Dieser Fall ist mehr als ein lokales Ereignis. Er liefert Wasser auf die Mühlen der Kritiker und erhöht den regulativen Druck auf alle gemeinnützigen Bauvereinigungen. Der Ruf nach strengeren Kontrollen wird laut – was die ohnehin komplexen Genehmigungsverfahren weiter verlangsamen dürfte.

Berlin: Enteignung ohne Steuergelder?

Als wäre der wirtschaftliche Druck nicht genug, befeuert eine neue Studie die Enteignungsdebatte. Die letzte Woche veröffentlichte Untersuchung der Initiative „Deutsche Wohnen & Co enteignen” kommt zu einem brisanten Schluss: Die Vergesellschaftung großer Wohnungsbestände ließe sich allein durch Mieteinnahmen refinanzieren.

Der berechnete Finanzierungkorridor für die Entschädigungssumme liegt zwischen 10 und 17 Milliarden Euro. Steuergelder wären nicht nötig, behauptet die Studie. Betroffen wären Unternehmen mit mehr als 3.000 Wohnungen.

Für private wie genossenschaftliche Akteure ist dies ein Alarmsignal.

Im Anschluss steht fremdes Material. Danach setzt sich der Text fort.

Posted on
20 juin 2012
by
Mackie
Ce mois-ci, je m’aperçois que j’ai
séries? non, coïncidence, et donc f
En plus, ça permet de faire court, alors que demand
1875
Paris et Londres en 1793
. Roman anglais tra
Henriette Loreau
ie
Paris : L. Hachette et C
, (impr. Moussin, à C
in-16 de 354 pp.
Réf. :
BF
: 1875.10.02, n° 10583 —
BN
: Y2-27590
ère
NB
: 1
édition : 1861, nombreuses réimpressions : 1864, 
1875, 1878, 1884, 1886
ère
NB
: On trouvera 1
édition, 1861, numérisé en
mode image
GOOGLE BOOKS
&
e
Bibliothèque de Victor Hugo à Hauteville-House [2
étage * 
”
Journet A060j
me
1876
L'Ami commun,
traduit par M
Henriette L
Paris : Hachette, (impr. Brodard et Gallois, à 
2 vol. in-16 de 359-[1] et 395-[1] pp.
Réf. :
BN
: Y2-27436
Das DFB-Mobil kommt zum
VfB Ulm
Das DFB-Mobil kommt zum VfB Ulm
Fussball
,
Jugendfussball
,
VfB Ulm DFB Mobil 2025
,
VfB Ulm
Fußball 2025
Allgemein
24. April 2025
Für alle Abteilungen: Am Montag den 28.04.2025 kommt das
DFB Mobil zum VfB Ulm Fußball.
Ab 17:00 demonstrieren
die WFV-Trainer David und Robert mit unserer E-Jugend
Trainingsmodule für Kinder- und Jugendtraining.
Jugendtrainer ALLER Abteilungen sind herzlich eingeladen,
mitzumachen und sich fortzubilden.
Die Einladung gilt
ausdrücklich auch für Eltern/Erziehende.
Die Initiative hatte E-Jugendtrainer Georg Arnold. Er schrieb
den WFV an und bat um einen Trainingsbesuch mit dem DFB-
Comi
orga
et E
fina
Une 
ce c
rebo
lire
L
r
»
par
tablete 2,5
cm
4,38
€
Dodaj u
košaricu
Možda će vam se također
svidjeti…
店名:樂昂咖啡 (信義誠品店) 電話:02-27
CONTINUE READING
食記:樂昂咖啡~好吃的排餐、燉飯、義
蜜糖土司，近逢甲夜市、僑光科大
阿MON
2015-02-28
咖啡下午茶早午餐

Sollte die Politik diesen Berechnungen folgen, könnte massive Marktunsicherheit entstehen. Investoren, die für den Neubau dringend benötigt werden, könnten sich angesichts drohender Eingriffe weiter zurückziehen.

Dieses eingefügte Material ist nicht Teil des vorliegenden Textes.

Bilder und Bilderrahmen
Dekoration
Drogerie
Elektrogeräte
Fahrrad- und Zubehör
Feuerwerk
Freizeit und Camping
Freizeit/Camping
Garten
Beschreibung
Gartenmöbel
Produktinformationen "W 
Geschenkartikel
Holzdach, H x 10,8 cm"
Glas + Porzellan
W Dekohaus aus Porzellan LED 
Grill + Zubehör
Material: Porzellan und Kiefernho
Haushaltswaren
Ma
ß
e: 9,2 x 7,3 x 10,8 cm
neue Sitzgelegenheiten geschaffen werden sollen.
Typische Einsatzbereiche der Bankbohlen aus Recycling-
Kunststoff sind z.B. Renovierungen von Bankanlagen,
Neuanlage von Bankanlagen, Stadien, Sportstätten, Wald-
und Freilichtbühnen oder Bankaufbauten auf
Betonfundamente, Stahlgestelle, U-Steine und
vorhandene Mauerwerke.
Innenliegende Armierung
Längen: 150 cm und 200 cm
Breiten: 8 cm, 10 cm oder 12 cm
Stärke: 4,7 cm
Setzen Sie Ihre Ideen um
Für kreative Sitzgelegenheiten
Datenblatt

Förderung: Lichtblicke am Horizont

Trotz düsterer Wolken gibt es auch positive Signale. In Österreich zeichnet sich eine Rückkehr zu bewährten Instrumenten ab. Das aktuelle Regierungsprogramm sieht die Wiedereinführung der Zweckwidmung der Wohnbauförderung vor – eine langjährige Forderung der Bauwirtschaft.

Ab Januar 2026 greifen in Bundesländern wie Salzburg neue Unterstützungsmodelle. Das Salzburger Wohnbauförderungsgesetz 2025 sieht Annuitätenzuschüsse von bis zu 500 Euro monatlich vor. Auch die Umstellung auf klimafreundliche Heizsysteme schreitet voran: Bis November wurden allein in Österreich über 16.700 Wohneinheiten umgerüstet.

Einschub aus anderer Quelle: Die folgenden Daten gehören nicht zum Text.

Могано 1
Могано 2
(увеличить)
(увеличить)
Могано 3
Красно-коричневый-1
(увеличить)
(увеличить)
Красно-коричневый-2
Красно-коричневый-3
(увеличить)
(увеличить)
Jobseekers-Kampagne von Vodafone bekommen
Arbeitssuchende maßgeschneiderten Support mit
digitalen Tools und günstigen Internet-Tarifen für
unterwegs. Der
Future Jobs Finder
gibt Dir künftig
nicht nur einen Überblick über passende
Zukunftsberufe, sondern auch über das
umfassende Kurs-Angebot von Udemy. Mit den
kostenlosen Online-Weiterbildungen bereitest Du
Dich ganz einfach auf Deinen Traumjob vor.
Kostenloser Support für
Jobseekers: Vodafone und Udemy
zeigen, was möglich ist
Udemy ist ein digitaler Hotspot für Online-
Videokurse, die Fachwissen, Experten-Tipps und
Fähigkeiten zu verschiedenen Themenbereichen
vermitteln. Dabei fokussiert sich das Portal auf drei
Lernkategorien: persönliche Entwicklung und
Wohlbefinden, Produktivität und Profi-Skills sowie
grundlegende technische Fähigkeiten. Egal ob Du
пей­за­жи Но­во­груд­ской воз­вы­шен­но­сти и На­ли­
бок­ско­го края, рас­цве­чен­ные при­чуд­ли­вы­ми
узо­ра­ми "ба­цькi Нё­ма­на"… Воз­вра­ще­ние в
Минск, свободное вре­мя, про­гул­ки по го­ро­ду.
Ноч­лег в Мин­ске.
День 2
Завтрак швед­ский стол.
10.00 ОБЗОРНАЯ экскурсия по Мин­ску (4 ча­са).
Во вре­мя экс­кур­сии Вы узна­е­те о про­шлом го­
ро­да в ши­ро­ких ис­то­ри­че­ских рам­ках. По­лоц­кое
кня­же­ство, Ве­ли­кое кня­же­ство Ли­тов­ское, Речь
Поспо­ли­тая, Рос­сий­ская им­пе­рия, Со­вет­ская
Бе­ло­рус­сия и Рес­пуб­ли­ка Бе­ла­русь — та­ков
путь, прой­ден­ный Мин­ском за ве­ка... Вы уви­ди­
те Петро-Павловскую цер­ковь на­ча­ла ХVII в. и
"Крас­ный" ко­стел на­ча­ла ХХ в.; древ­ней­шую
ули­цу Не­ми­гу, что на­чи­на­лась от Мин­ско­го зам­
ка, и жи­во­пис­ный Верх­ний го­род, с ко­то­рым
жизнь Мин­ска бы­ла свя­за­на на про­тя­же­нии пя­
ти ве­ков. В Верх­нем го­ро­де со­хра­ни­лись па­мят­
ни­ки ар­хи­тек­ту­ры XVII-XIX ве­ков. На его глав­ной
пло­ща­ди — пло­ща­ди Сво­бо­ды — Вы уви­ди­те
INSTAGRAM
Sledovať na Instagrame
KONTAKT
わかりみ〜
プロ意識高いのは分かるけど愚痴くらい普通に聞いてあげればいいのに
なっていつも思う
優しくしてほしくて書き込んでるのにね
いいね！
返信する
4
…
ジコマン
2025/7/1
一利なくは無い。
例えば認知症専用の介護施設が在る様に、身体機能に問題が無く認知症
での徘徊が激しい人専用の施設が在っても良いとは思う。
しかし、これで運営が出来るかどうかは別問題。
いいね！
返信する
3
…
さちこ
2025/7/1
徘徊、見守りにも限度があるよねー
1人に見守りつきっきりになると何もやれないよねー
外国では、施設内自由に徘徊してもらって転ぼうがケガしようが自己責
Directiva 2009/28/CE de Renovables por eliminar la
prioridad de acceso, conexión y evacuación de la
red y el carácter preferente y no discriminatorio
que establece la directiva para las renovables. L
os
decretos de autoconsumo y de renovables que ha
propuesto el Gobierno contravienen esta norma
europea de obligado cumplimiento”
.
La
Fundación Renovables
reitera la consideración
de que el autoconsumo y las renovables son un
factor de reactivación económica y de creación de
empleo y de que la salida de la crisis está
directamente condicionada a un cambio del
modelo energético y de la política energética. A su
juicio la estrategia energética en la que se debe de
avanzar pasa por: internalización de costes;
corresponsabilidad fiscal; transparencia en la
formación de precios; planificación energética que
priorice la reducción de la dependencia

Branche im Überlebensmodus

Der gemeinnützige Wohnbau befindet sich in einer paradoxen Situation. In Deutschland fehlen laut Studien über 370.000 Wohnungen jährlich – der Bedarf war nie höher. Doch die Fähigkeit der Gemeinnützigen, diesen zu decken, ist historisch geschwächt.

Experten sehen in der Causa „Neue Eisenstädter” und den Baustopps in Nordrhein-Westfalen Symptome desselben Problems: Wenn die reguläre Finanzierung durch Mieteinnahmen und klassische Kredite nicht mehr funktioniert, wächst die Versuchung zu riskanten Modellen oder der Zwang zum Baustopp.

Der Markt bereinigt sich brutal. Nur die kapitalstärksten Genossenschaften und jene mit massiver staatlicher Rückendeckung können ihre Neubaupläne noch aufrechterhalten. Banken verschärfen ihre Kreditvergaberichtlinien nach den jüngsten Insolvenzen und Skandalen weiter.

Was 2026 bringt

Die Branche blickt gespannt auf die Umsetzung der angekündigten „Fast Lane” für Baugenehmigungen, die der GdW fordert. Doch kurzfristig steht Krisenmanagement im Fokus:

Der U-Ausschuss im Burgenland wird in den kommenden Wochen zeigen, wie tief die Probleme in der Wohnbaufinanzierung wirklich reichen. In Berlin wird sich entscheiden, ob die Enteignungsstudie in konkretes Regierungshandeln mündet oder theoretisches Papier bleibt.

Das Jahr 2025 endet für den gemeinnützigen Wohnbau nicht mit der erhofften Erholung. Es endet mit dem dringenden Appell an die Politik, die Rahmenbedingungen grundlegend neu zu justieren.